* [YOUR OBJECTIVE]
Where a line of the listing below includes the word "right", reproduce that line.

* [ENTRIES SHOWN]

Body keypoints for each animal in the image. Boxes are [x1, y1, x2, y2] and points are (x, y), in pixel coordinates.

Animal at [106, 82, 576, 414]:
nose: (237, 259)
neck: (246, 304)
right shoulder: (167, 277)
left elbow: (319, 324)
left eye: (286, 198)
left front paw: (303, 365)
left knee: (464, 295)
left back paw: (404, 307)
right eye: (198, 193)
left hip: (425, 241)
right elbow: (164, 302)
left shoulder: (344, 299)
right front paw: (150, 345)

* [RESPONSE TO THE EXERCISE]
right shoulder: (167, 277)
right eye: (198, 193)
right elbow: (164, 302)
right front paw: (150, 345)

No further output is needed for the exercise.